Repoliticizing the science and practice of sustainability

In the opening article of this journal, Komiyama and Takeuchi (2006) regretted the political biases of the concept of sustainable development, to which sustainability science is inextricably linked (Kates et al. 2001). Such biases, they argued, raised concerns about the solidity of its scientific basis, which remained unclear to many (Komiyama and Takeuchi 2006). For degrowth, the weakness of sustainable development as a truly transformative concept directly stems from its falsely consensual nature (Hornborg 2009). Degrowth unveils the ideological role of capitalist growth (Purdey 2010) and opens up the debate about the relations between economy, society and sustainability, including their cognitive, material and political interactions. In other words, degrowth helps to further emphasize the existing contradictions between growth, the environment and social well-being, and envisions a potential multi-scalar transformation pathway towards smaller and localized economies that redistribute wealth, supported by state and supra-national policies. In doing so, degrowth aspires to repoliticize the debates on the science and practice of sustainability.

It has been suggested that sustainability scientists have embraced a ‘thin sustainability’ concept—“meeting human needs, both now and in the future, without degrading the planet’s life support systems” (Miller 2013:283). Such a definition encourages widespread agreement, but limits the degree to which deeper discussions over a ‘thick sustainability’ and what it might mean to different people in different contexts take place (Miller 2013). By providing a thicker meaning of sustainability, degrowth re-politicizes the debate and asks the following question: If we are to guarantee a sustainable and just future for present and future generations, why should our economies grow?

Almost 15 years after sustainability science was coined as a new scientific endeavour (Kates et al. 2001), the problems it aims to address have not diminished but exacerbated. The mismatch between a growing scientific field and effective and sustainable social–ecological change can be explained by different factors, including insufficient scientific engagement with stakeholders, anachronistic academic institutions and incentives, lack of meta-studies making transdisciplinary sustainability research available to scholars and practitioners and, in general, a missing link between knowledge production and action (Wiek et al. 2012; van der Leeuw et al. 2012; Kauffman and Arico 2014; Miller et al. 2014). Accordingly, ways forward have been advanced including fundamental reforms in the academy, more comparative studies making sustainability insights accessible and applicable, and a new social contract between scientists and society in which scientists participate in the co-production of knowledge for action with other stakeholders (Wiek et al. 2012; Kauffman and Arico 2014; Wittmayer and Schäpke 2014).

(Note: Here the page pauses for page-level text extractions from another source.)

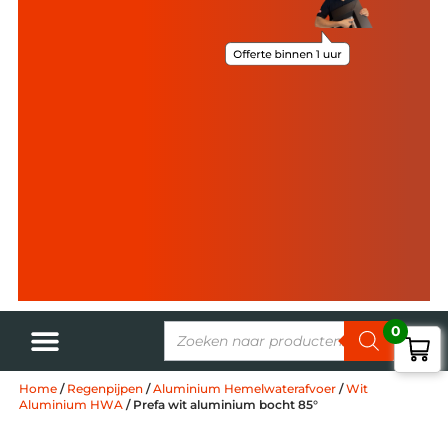
0
Home
/
Regenpijpen
/
Aluminium Hemelwaterafvoer
/
Wit
Aluminium HWA
/ Prefa wit aluminium bocht 85°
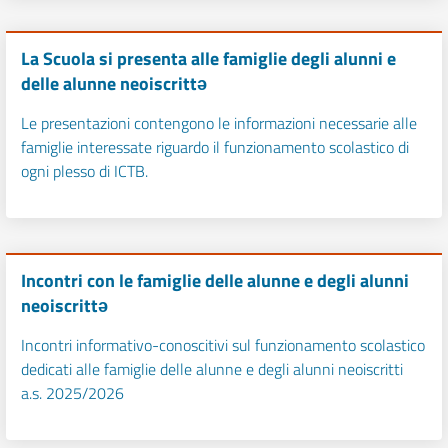
La Scuola si presenta alle famiglie degli alunni e
delle alunne neoiscrittə
Le presentazioni contengono le informazioni necessarie alle
famiglie interessate riguardo il funzionamento scolastico di
ogni plesso di ICTB.
Incontri con le famiglie delle alunne e degli alunni
neoiscrittə
Incontri informativo-conoscitivi sul funzionamento scolastico
dedicati alle famiglie delle alunne e degli alunni neoiscritti
a.s. 2025/2026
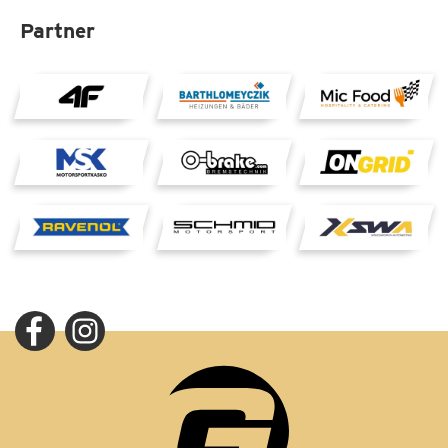
Partner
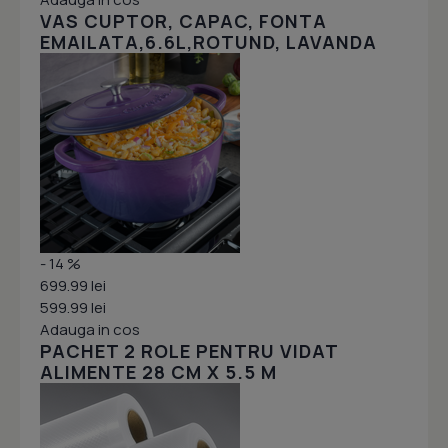
VAS CUPTOR, CAPAC, FONTA
EMAILATA,6.6L,ROTUND, LAVANDA
- 14 %
699.99 lei
599.99 lei
Adauga in cos
PACHET 2 ROLE PENTRU VIDAT
ALIMENTE 28 CM X 5.5 M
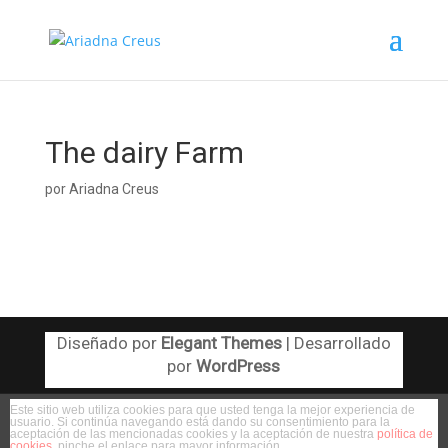
The dairy Farm
por
Ariadna Creus
Diseñado por
Elegant Themes
| Desarrollado
por
WordPress
Este sitio web utiliza cookies para que usted tenga la mejor experiencia de
usuario. Si continúa navegando está dando su consentimiento para la
aceptación de las mencionadas cookies y la aceptación de nuestra
política de
cookies
, pinche el enlace para mayor información.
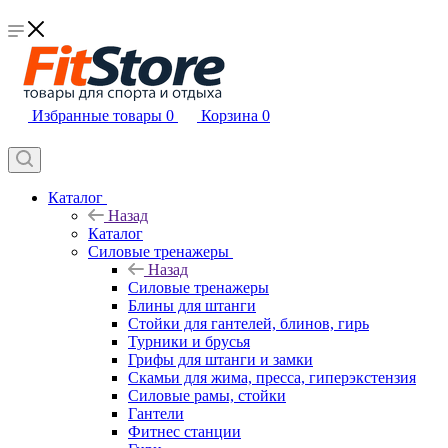
Избранные товары
0
Корзина
0
Каталог
Назад
Каталог
Силовые тренажеры
Назад
Силовые тренажеры
Блины для штанги
Стойки для гантелей, блинов, гирь
Турники и брусья
Грифы для штанги и замки
Скамьи для жима, пресса, гиперэкстензия
Силовые рамы, стойки
Гантели
Фитнес станции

Important as these factors may be, we argue that if they are not articulated into a broader critique of the fundamental underpinnings of our societies, such as that offered by degrowth and other transformation approaches (Escobar 2015, this feature), sustainability science is unlikely to meaningfully inform the social–ecological transformation required to confront the global environmental crisis. Uncovering the ideology and practice of economic growth (connected to capitalism) as the ultimate driver of unsustainability may help sustainability science to further flourish and be more influential in re-defining the Earth’s sustainable future.